I gotta say, I hated "Headfirst Slide Into Cooperstown On A Bad Bet" when I first heard it, but now I can't get it out of my head. And that is one that it's really good to have the lyrics for.
I'm sure the critics will have the same stuff to say as they always do, but really I think this is some of their best work. It's eclectic and all over the place in some ways (seriously, only FOB would put songs like She's My Winona, What a Catch Donnie, and 20 Dollar Nose Bleed on the same album), but there's a lot of really interesting stuff happening, in a way that distances them from "punk-pop" and into a category all their own.
t /FOB likes carrots
Oops- for some reason I mixed up "Headfirst Slide" and America's Suitehearts!?! Headfirst slide is my favorite, because I like the thing Patrick's voice does when it goes down low. Now, if I could only figure out what he is saying... "Sniffing model glue again?"

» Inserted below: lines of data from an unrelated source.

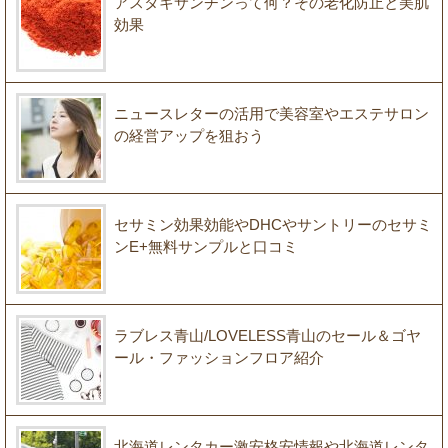
アスタキサンチンって何？その老化防止と美肌
効果
ニュースレターの活用で美容室やエステサロン
の経営アップを狙おう
セサミン効果効能やDHCやサントリーのセサミ
ンE+無料サンプルと口コミ
ラブレス青山/LOVELESS青山のセール＆ゴヤ
ール・ファッションフロア紹介
北海道レンタカー激安格安情報や北海道レンタ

Yeah, that's what I hear, Sophia.
Mr. Sandman showing his beam / when he walks into the room walls lean in to listen / surf out blank waves, click back and forth / like old headlights, sniffing model glue again
Thanks Ailleann. It seems like everyone else online thinks it is "sniffing bottled you again" which is a) not what I hear b) kinda gross and c) makes no sense.
Well, it might be kind of gross, but "sniffing bottled you again" totally makes sense in a Pete Wentz metaphor-laden world.
(And now I'm wondering if that's what it actually is...)
That actually does sound sensible in a Pete's brain way.
So many of the songs (in general) are so fast and so densely packed with lyrics, I have a really hard time without looking them up. But I'm always thrilled when I do, because I think Pete's lyrics are usually sharp and clever and pretty raw.